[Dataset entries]
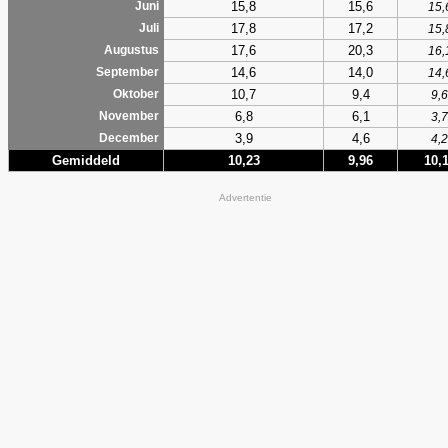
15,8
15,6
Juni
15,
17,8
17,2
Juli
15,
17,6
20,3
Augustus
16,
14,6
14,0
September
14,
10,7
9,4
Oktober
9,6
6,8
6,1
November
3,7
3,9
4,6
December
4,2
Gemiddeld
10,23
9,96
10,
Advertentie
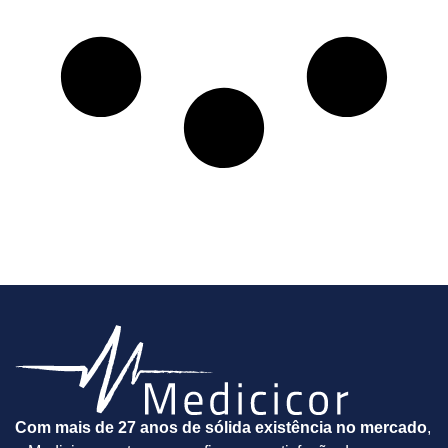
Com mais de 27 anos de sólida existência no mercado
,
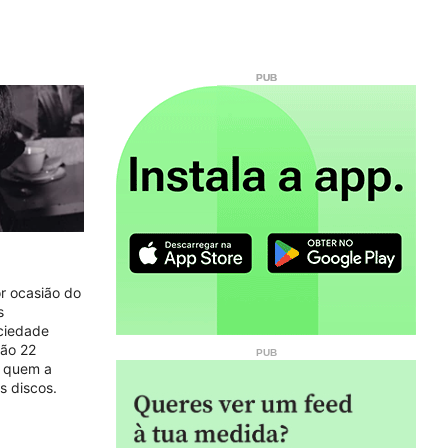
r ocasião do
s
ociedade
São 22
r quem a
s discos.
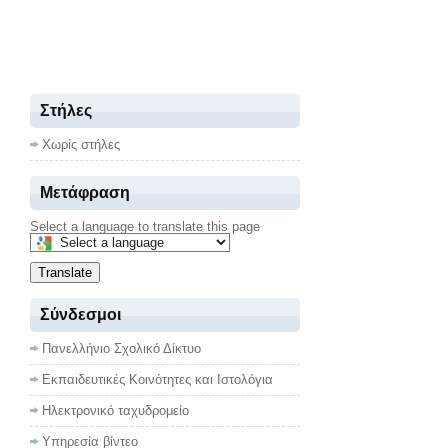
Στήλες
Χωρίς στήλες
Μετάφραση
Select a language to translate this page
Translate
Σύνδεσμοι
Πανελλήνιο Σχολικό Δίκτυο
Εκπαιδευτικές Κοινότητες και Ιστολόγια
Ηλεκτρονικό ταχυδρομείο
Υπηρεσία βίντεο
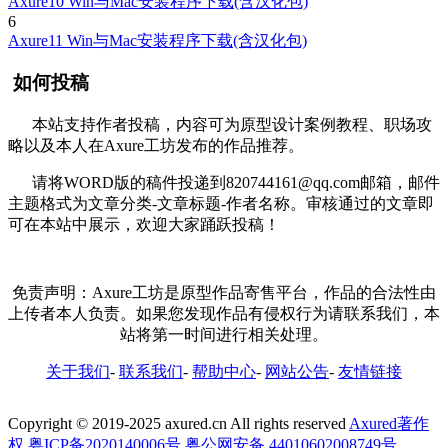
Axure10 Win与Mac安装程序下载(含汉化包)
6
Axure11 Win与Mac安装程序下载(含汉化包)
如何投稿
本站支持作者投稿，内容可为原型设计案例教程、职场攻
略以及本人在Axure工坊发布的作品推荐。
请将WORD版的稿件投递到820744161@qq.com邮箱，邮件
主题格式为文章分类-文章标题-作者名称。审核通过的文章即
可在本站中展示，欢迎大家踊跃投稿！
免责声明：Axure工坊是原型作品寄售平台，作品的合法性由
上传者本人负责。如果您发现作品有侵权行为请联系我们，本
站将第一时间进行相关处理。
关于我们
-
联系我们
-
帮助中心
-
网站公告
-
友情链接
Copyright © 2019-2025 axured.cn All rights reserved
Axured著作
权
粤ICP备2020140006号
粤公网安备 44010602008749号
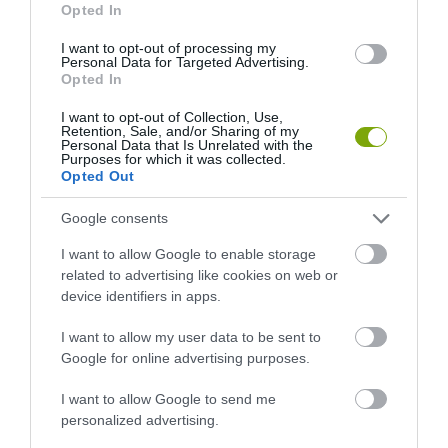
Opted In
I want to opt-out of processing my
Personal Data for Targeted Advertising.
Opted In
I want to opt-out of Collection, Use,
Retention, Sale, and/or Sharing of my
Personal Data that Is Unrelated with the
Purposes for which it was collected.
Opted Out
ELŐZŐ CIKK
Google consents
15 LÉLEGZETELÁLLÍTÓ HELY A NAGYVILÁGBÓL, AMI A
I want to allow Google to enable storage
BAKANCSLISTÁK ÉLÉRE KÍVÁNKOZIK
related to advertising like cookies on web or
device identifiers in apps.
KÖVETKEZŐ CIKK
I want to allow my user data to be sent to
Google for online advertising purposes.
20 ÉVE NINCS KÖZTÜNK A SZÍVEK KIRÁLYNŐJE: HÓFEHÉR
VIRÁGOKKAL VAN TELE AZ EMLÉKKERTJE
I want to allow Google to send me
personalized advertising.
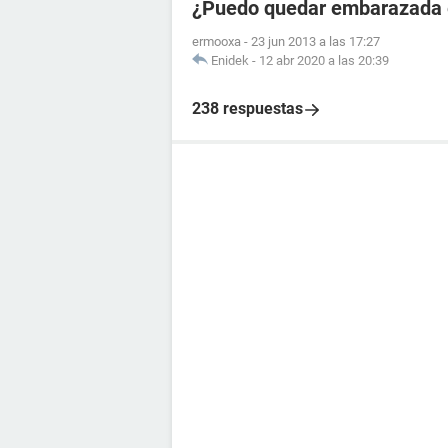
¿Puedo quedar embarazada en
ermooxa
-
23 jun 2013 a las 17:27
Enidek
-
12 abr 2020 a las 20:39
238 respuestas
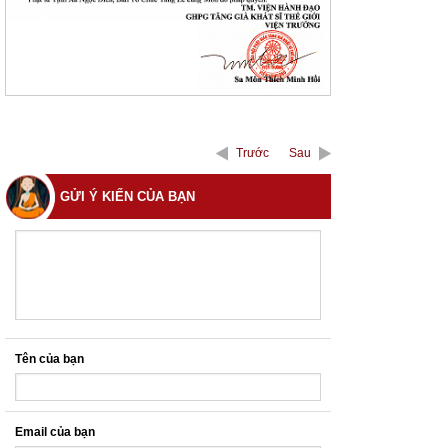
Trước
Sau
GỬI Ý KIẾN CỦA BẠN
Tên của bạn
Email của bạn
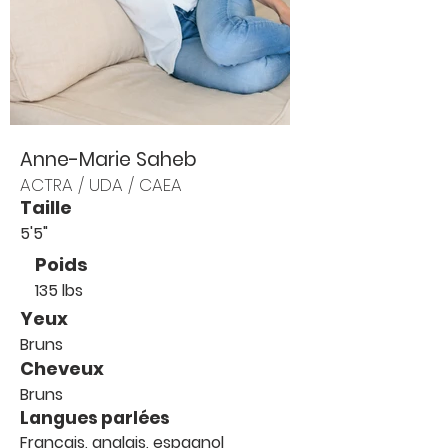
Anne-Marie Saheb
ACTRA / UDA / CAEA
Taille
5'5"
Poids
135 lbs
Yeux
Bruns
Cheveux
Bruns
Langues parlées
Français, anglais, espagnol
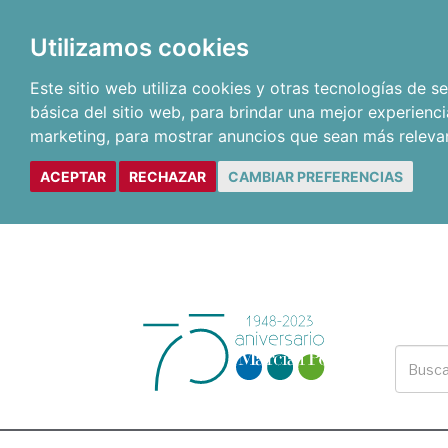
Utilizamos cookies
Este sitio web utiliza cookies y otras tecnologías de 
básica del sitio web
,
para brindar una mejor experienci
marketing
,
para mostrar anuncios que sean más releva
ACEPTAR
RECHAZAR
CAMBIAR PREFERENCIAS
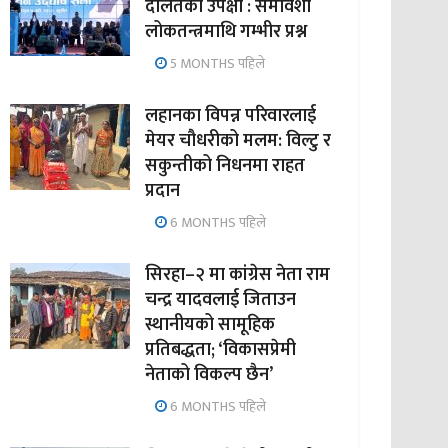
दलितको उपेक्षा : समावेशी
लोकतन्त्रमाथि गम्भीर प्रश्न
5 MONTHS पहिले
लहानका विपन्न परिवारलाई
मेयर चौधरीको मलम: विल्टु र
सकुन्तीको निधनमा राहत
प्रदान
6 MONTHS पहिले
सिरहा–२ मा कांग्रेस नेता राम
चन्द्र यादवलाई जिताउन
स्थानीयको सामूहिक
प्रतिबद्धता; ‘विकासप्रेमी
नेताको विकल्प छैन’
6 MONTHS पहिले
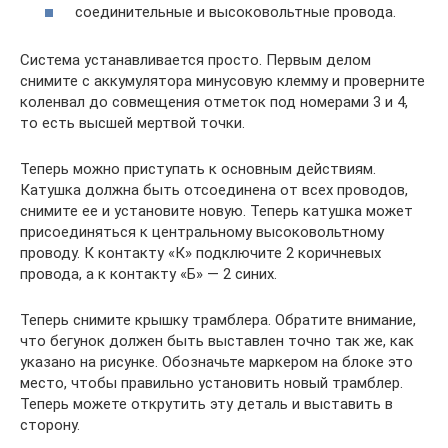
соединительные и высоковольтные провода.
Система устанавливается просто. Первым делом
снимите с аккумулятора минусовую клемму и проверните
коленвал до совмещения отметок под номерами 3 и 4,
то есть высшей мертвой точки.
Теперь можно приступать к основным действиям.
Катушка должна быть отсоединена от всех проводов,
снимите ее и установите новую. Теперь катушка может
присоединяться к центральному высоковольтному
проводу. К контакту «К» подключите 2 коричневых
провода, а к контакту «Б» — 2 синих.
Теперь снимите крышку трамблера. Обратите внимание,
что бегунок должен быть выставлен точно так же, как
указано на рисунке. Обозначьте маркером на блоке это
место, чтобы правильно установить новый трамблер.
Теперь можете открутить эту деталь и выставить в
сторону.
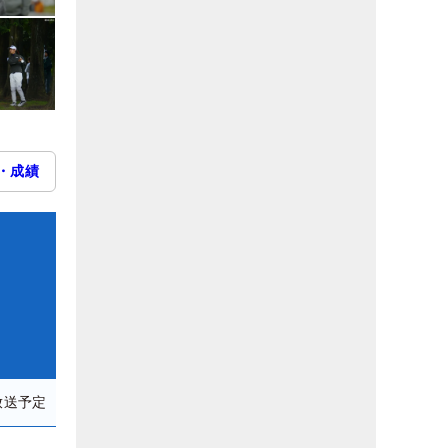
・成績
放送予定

==

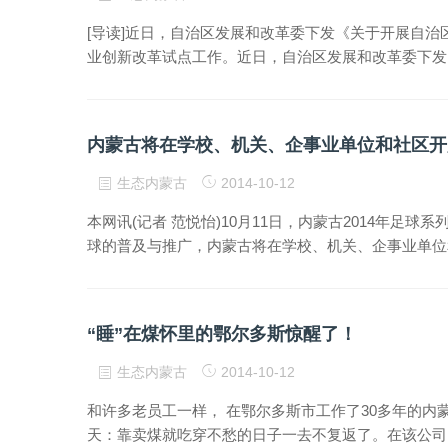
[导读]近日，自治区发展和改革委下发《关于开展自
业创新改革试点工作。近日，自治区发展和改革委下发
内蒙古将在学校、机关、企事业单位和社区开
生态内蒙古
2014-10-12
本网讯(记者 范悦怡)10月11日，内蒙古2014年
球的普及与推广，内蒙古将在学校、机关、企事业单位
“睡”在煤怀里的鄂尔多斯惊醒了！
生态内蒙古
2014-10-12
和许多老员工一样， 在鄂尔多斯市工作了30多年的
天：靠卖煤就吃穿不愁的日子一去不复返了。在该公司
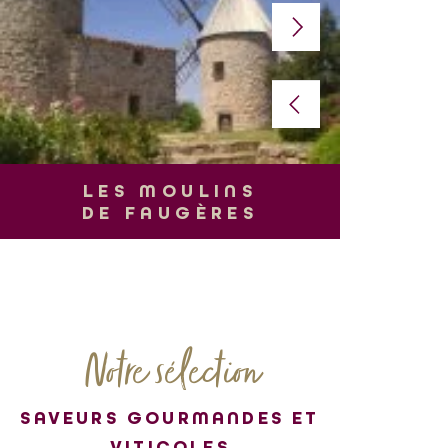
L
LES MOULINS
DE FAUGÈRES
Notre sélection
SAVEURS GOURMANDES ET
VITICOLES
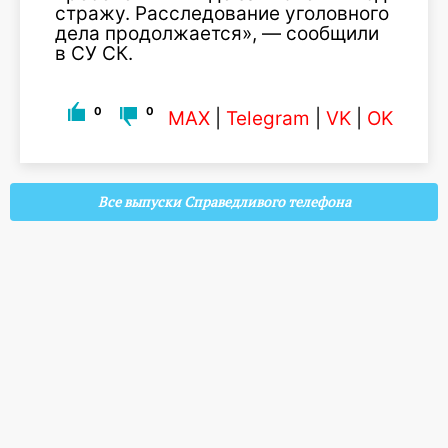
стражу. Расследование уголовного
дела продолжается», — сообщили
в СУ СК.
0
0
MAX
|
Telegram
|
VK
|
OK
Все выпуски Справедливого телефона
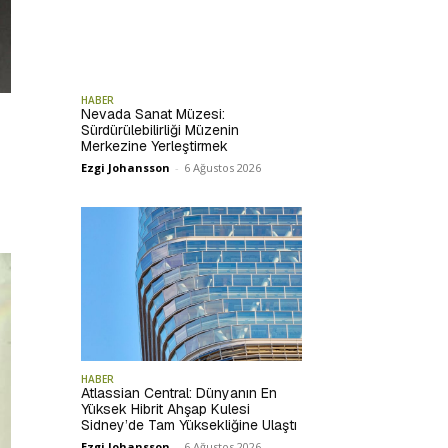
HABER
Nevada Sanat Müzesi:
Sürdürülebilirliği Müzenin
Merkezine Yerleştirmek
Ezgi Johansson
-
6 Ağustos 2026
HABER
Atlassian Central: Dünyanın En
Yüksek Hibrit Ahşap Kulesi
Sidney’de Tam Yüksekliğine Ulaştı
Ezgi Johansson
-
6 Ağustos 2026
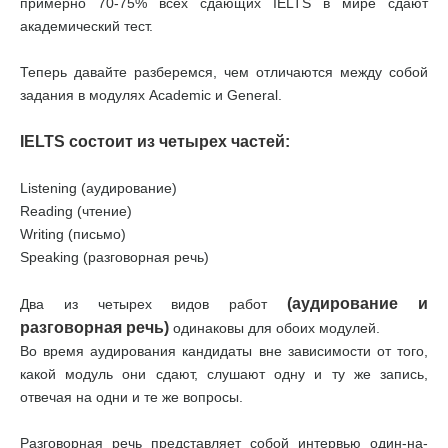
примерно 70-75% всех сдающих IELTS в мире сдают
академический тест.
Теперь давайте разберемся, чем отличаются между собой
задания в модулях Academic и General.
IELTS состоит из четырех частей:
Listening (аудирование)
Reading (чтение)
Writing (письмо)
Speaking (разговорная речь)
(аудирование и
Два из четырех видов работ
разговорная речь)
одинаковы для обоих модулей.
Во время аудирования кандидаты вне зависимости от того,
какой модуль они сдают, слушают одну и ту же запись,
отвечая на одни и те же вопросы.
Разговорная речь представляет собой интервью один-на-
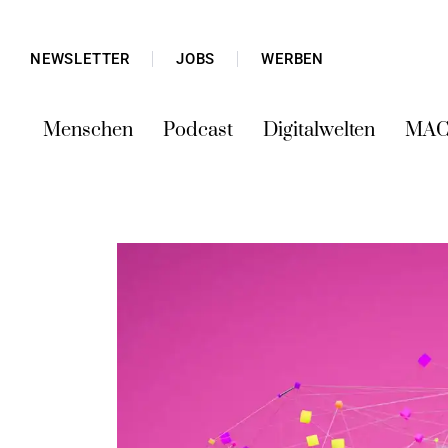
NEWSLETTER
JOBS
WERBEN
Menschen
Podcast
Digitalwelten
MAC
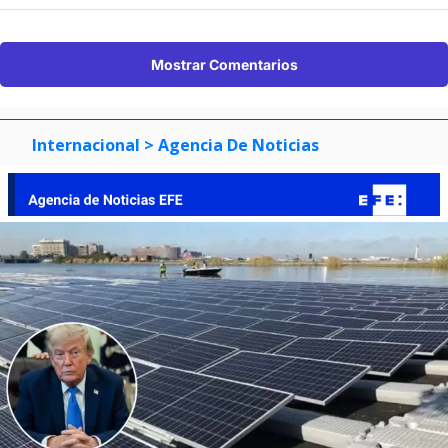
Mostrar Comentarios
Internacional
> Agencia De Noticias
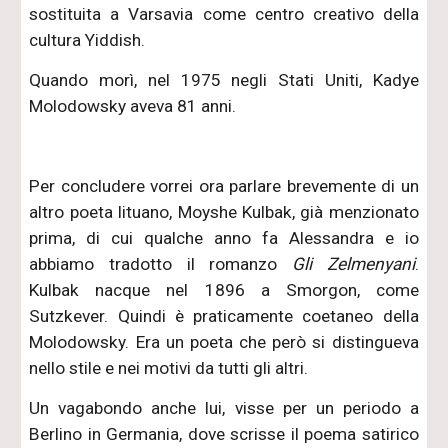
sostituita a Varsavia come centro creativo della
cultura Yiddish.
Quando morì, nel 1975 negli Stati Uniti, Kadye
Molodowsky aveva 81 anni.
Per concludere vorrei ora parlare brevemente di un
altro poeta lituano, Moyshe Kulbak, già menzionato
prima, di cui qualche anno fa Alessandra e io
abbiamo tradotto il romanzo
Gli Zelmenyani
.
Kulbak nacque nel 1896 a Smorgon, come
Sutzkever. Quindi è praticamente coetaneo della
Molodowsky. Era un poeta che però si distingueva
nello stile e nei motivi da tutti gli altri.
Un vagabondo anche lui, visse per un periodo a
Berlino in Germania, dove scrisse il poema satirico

--

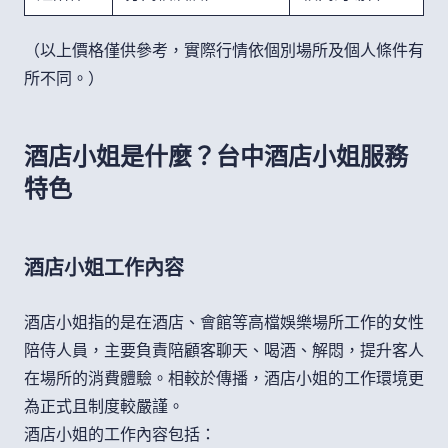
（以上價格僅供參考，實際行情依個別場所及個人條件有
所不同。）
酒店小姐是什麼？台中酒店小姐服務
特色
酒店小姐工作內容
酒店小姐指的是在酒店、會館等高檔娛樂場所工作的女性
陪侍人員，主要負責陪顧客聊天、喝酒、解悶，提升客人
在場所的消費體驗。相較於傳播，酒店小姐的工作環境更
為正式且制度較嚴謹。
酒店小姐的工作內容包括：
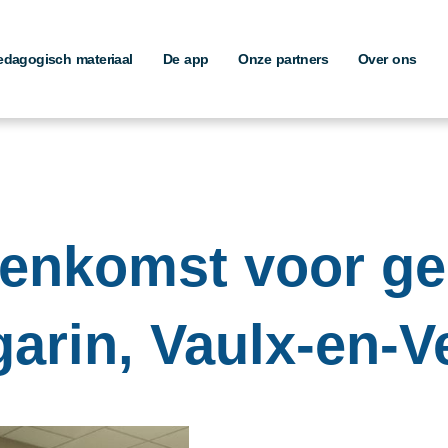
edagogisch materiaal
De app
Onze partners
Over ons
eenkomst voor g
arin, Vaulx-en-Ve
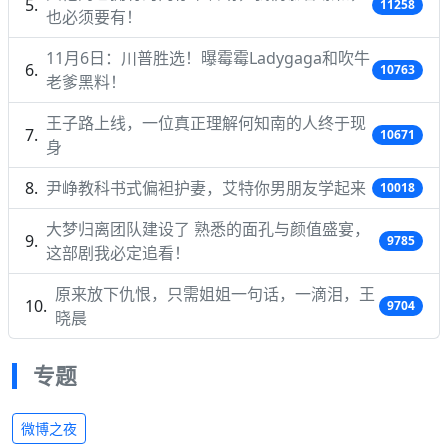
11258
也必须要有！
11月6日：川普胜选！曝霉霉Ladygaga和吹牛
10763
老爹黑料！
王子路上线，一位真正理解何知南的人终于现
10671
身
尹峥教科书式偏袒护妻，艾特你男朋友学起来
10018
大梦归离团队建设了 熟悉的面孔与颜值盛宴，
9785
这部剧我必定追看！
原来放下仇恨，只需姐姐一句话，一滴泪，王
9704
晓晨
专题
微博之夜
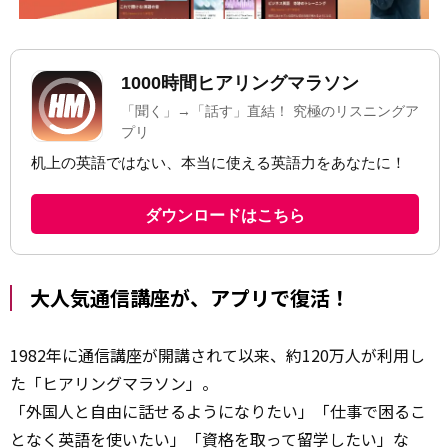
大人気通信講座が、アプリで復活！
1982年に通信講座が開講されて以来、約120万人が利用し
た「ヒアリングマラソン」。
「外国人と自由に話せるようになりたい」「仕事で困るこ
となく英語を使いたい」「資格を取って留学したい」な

• [TRY IT]:
Collect the lines of the data that carry the word "контакту".

• [WORKED SOLUTION]:
проводу. К контакту «К» подключите 2 коричневых
провода, а к контакту «Б» — 2 синих.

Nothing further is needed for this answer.